In the Shema, we read:  “The words that I am commanding you ‘today’ shall be on your heart.”  Our Sages explain that this means that the words should be new to us, as if they were actually commanded today, and that means this very day in October 2020.  How can a person connect with the same excitement to ancient words as to those that are brand new?  The answer lies in the first words of the Shema: “Hashem is One.”  This means not only that there is only one G-d.  It also means that in reality there is nothing but G-d, because everything in existence was created from nothing by His word.  (I will be exploring this concept at length in the upcoming series of classes “Decoding Jewish Mysticism”: beginning on Sunday.

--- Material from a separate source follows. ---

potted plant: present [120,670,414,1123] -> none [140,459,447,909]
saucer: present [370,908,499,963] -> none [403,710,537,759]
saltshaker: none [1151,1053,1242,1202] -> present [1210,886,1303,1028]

Click here to RSVP)  All of reality is in truth Hashem’s word, condensed and hidden behind the veil of nature.  And that creative process is constant.  So this moment, the very source of the entire world, including our own existence, is being renewed by Hashem.  If we can contemplate that in a way that it begins to resonate with us, we can tap into at least a tiny connection to the eternal, and realize that indeed Hashem is giving us the Torah today.  Whenever we do a Mitzvah, we are rising above the limits of time and space and plugging in to the eternal.

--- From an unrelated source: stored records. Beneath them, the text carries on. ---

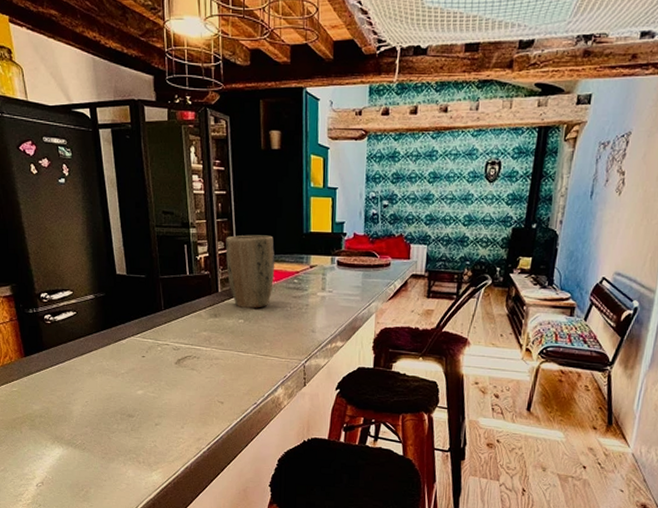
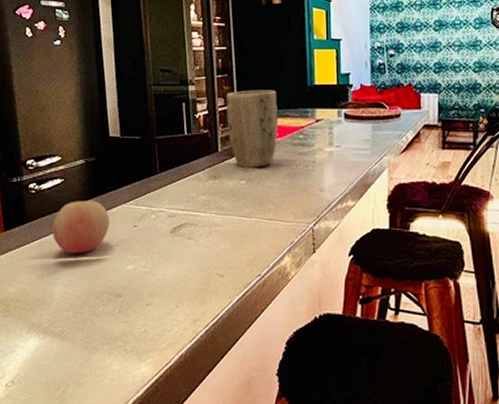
fruit: none [68,332,120,379] -> present [52,201,110,254]

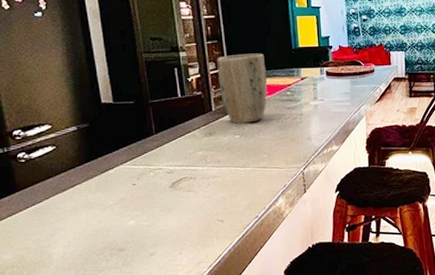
fruit: present [52,201,110,254] -> none [46,164,107,217]

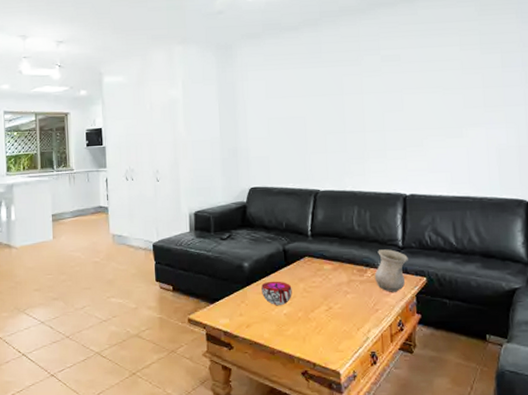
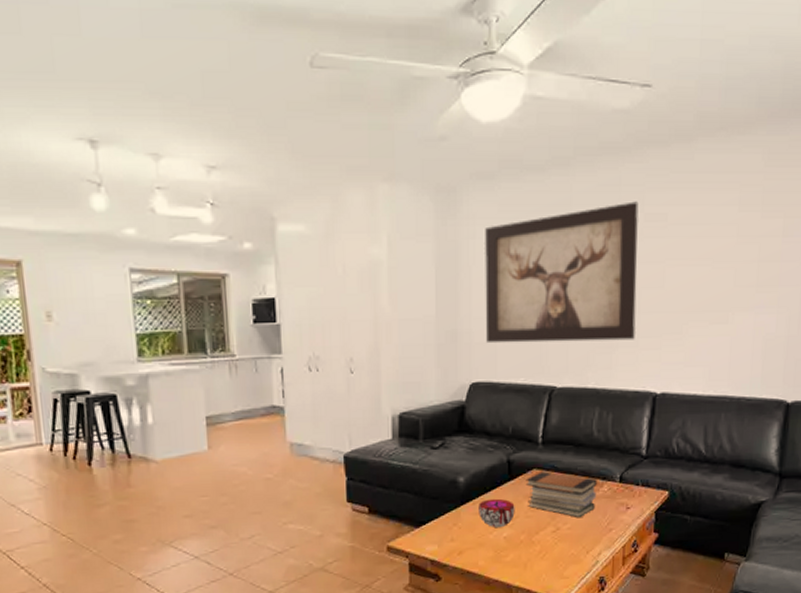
wall art: none [255,47,383,158] -> present [485,201,639,344]
book stack: none [299,259,362,298] -> present [525,471,597,517]
vase: present [374,249,408,292] -> none [611,459,651,509]

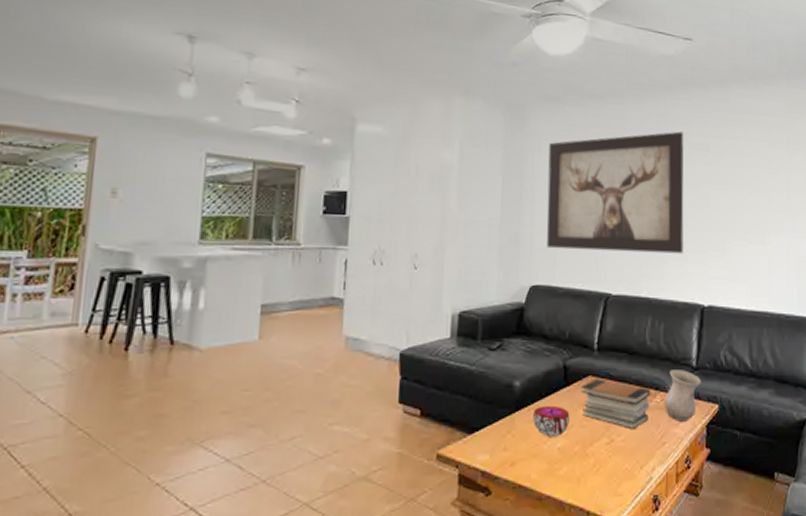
vase: none [611,459,651,509] -> present [663,370,701,422]

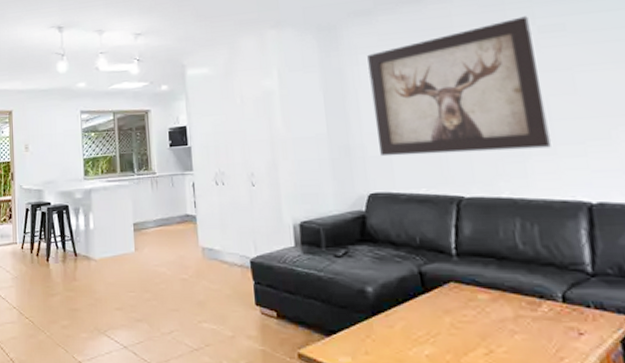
decorative bowl: present [533,405,570,438] -> none [392,311,436,345]
book stack: present [581,379,650,429] -> none [443,285,535,340]
vase: present [663,370,701,422] -> none [553,276,604,335]

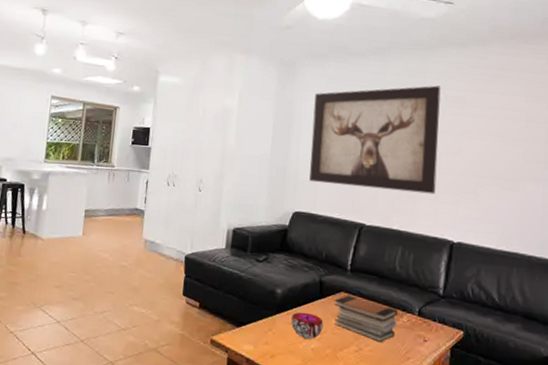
decorative bowl: none [392,311,436,345] -> present [291,312,323,340]
book stack: none [443,285,535,340] -> present [334,295,398,342]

This is perhaps what we feel, albeit not always consciously, when we call out “It was evening it was morning one day” on Simchat Torah.  Our soul is expressing that this is happening right now!  So now to the unpacking.  Stop and think for a moment about how you felt at the moment on Yom Kippur just before the Shofar blowing, when we called out with all our might “Shema Yisrael,” and Hashem Hu Ha’Elokim’ – Hashem is G-d.”  It was a while ago, but the soul feeling is eternal and is there right now, just beneath the surface.  Think back to the sound of the Shofar on Rosh Hashana, the spiritual tranquility and joy in the Sukkah, the uplifting feeling you had when enjoying a holiday meal that went beyond just enjoying good food.  Think of a commitment you made over the high holidays and implement it today.  Do a Mitzvah with deeper feeling.  You don’t have to unpack everything at once.  A little every day, a few moments of contemplation before you do a Mitzvah or a deeper appreciation of the miracle of daily rebirth when you wake up in the morning.  This will ensure that the experience of the past couple of months will stay with you.


And one more thing:  Since the Torah is eternal, beyond time, even if you didn’t do any of the above, it is never too late to tap into the feelings and the observance.  Hashem’s doors are always open to each and every one of us.  All we have to do today is take a small step toward them.